-- TASK OBJECTIVE --
Print every item below verbatim, leaving out the pictures.
___ DATA EXCERPTS
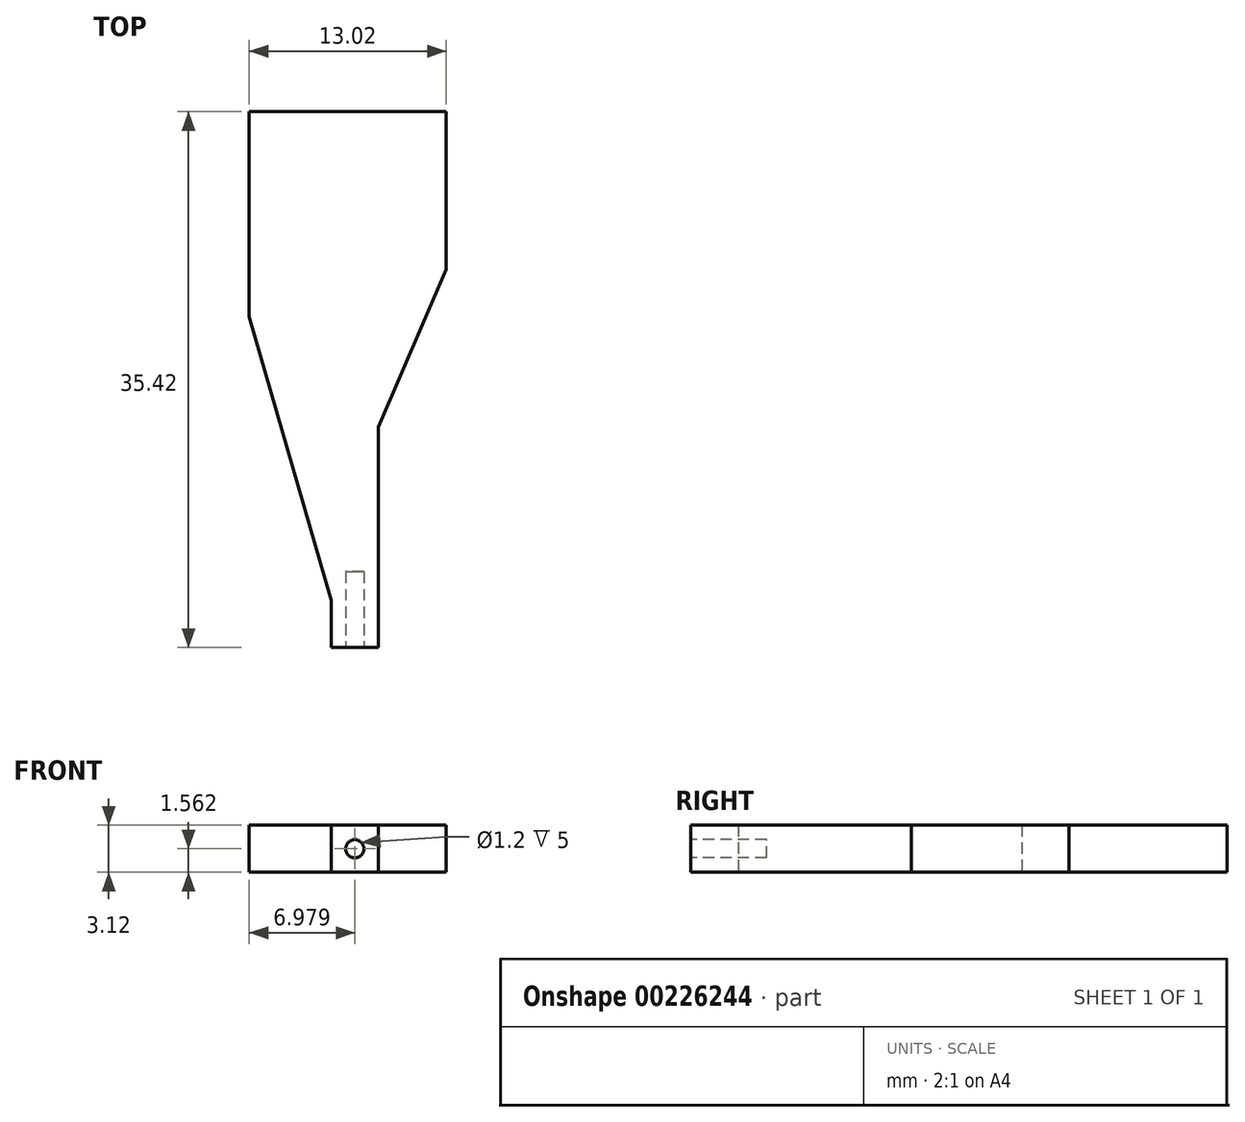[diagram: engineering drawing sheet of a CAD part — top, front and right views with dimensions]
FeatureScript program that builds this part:
annotation { "Feature Type Name" : "Feature", "Feature Type Description" : "" }
export const myFeature = defineFeature(function(context is Context, id is Id, definition is map)
    precondition{}
    {
        {
            var Q0;
            Q0=qCreatedBy(makeId("Top.planeOp"),FACE);
            var sketch = newSketch(context, id + "F0", { "sketchPlane" : qUnion([Q0])});
            skLineSegment(sketch, "E0", {"start": v(0, 0) * mm, "end": v(13.02, 0) * mm});
            skLineSegment(sketch, "E1", {"start": v(13.02, 0) * mm, "end": v(13.02, -10.42) * mm});
            skLineSegment(sketch, "E2", {"start": v(13.02, -10.42) * mm, "end": v(8.54, -20.83) * mm});
            skLineSegment(sketch, "E3", {"start": v(8.54, -20.83) * mm, "end": v(8.54, -35.42) * mm});
            skLineSegment(sketch, "E4", {"start": v(8.54, -35.42) * mm, "end": v(5.42, -35.42) * mm});
            skLineSegment(sketch, "E5", {"start": v(5.42, -35.42) * mm, "end": v(5.42, -32.3) * mm});
            skLineSegment(sketch, "E6", {"start": v(5.42, -32.3) * mm, "end": v(0, -13.54) * mm});
            skLineSegment(sketch, "E7", {"start": v(0, -13.54) * mm, "end": v(0, 0) * mm});
            skLineSegment(sketch, "E8", {"start": v(0, -13.13) * mm, "end": v(13.02, -13.13) * mm, "construction": true});
            skLineSegment(sketch, "E9", {"start": v(13.02, -13.12) * mm, "end": v(13.02, -10.42) * mm, "construction": true});
            skLineSegment(sketch, "E10", {"start": v(6.98, 0) * mm, "end": v(6.98, -35.42) * mm, "construction": true});
            skLineSegment(sketch, "E11", {"start": v(13.02, 0) * mm, "end": v(33.85, 0) * mm, "construction": true});
            skLineSegment(sketch, "E12", {"start": v(14.58, 0) * mm, "end": v(14.58, -35.42) * mm, "construction": true});
            skPoint(sketch, "E13", {"position": v(23.44, 0) * mm});
            skCircle(sketch, "E14", {"center": v(8.02, -8.33) * mm, "radius": 3.85 * mm, "construction": true});
            skSolve(sketch);
        }
        {
            var Q0;
            Q0 = qSketchRegion(id + "F0", true);
            extrude(context, id + "F1", {"entities" : qUnion([Q0]), "depth" : (150 / 48) * mm});
        }
        {
            var Q0;
            Q0=makeQuery(id+"F1.opExtrude","SWEPT_FACE",FACE,{"disambiguationData":[OSD([sQuery(id+"F0.wireOp",EDGE,"E4")])]});
            var sketch = newSketch(context, id + "F2", { "sketchPlane" : qUnion([Q0])});
            skLineSegment(sketch, "E15", {"start": v(5.42, 0) * mm, "end": v(8.54, 3.12) * mm, "construction": true});
            skPoint(sketch, "E16", {"position": v(6.98, 1.56) * mm});
            skCircle(sketch, "E17", {"center": v(6.98, 1.56) * mm, "radius": 0.6 * mm});
            skSolve(sketch);
        }
        {
            var Q0;
            Q0=makeQuery(id+"F2.imprint","IMPRINT",FACE,{"disambiguationData":[TD([[makeQuery(id+"F2.imprint","IMPRINT",EDGE,{"derivedFrom":sQuery(id+"F2.wireOp",EDGE,"E17")}),1.0]])]});
            extrude(context, id + "F3", {"entities" : qUnion([Q0]), "operationType" : NewBodyOperationType.REMOVE, "oppositeDirection" : true, "depth" : 5 * mm});
        }
    });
______
-- TASK OUTPUT --
[diagram: engineering drawing sheet of a CAD part — top, front and right views with dimensions]
FeatureScript program that builds this part:
annotation { "Feature Type Name" : "Feature", "Feature Type Description" : "" }
export const myFeature = defineFeature(function(context is Context, id is Id, definition is map)
    precondition{}
    {
        {
            var Q0;
            Q0=qCreatedBy(makeId("Top.planeOp"),FACE);
            var sketch = newSketch(context, id + "F0", { "sketchPlane" : qUnion([Q0])});
            skLineSegment(sketch, "E0", {"start": v(0, 0) * mm, "end": v(13.02, 0) * mm});
            skLineSegment(sketch, "E1", {"start": v(13.02, 0) * mm, "end": v(13.02, -10.42) * mm});
            skLineSegment(sketch, "E2", {"start": v(13.02, -10.42) * mm, "end": v(8.54, -20.83) * mm});
            skLineSegment(sketch, "E3", {"start": v(8.54, -20.83) * mm, "end": v(8.54, -35.42) * mm});
            skLineSegment(sketch, "E4", {"start": v(8.54, -35.42) * mm, "end": v(5.42, -35.42) * mm});
            skLineSegment(sketch, "E5", {"start": v(5.42, -35.42) * mm, "end": v(5.42, -32.3) * mm});
            skLineSegment(sketch, "E6", {"start": v(5.42, -32.3) * mm, "end": v(0, -13.54) * mm});
            skLineSegment(sketch, "E7", {"start": v(0, -13.54) * mm, "end": v(0, 0) * mm});
            skLineSegment(sketch, "E8", {"start": v(0, -13.13) * mm, "end": v(13.02, -13.13) * mm, "construction": true});
            skLineSegment(sketch, "E9", {"start": v(13.02, -13.12) * mm, "end": v(13.02, -10.42) * mm, "construction": true});
            skLineSegment(sketch, "E10", {"start": v(6.98, 0) * mm, "end": v(6.98, -35.42) * mm, "construction": true});
            skLineSegment(sketch, "E11", {"start": v(13.02, 0) * mm, "end": v(33.85, 0) * mm, "construction": true});
            skLineSegment(sketch, "E12", {"start": v(14.58, 0) * mm, "end": v(14.58, -35.42) * mm, "construction": true});
            skPoint(sketch, "E13", {"position": v(23.44, 0) * mm});
            skCircle(sketch, "E14", {"center": v(8.02, -8.33) * mm, "radius": 3.85 * mm, "construction": true});
            skSolve(sketch);
        }
        {
            var Q0;
            Q0 = qSketchRegion(id + "F0", true);
            extrude(context, id + "F1", {"entities" : qUnion([Q0]), "depth" : (150 / 48) * mm});
        }
        {
            var Q0;
            Q0=makeQuery(id+"F1.opExtrude","SWEPT_FACE",FACE,{"disambiguationData":[OSD([sQuery(id+"F0.wireOp",EDGE,"E4")])]});
            var sketch = newSketch(context, id + "F2", { "sketchPlane" : qUnion([Q0])});
            skLineSegment(sketch, "E15", {"start": v(5.42, 0) * mm, "end": v(8.54, 3.12) * mm, "construction": true});
            skPoint(sketch, "E16", {"position": v(6.98, 1.56) * mm});
            skCircle(sketch, "E17", {"center": v(6.98, 1.56) * mm, "radius": 0.6 * mm});
            skSolve(sketch);
        }
        {
            var Q0;
            Q0=makeQuery(id+"F2.imprint","IMPRINT",FACE,{"disambiguationData":[TD([[makeQuery(id+"F2.imprint","IMPRINT",EDGE,{"derivedFrom":sQuery(id+"F2.wireOp",EDGE,"E17")}),1.0]])]});
            extrude(context, id + "F3", {"entities" : qUnion([Q0]), "operationType" : NewBodyOperationType.REMOVE, "oppositeDirection" : true, "depth" : 5 * mm});
        }
    });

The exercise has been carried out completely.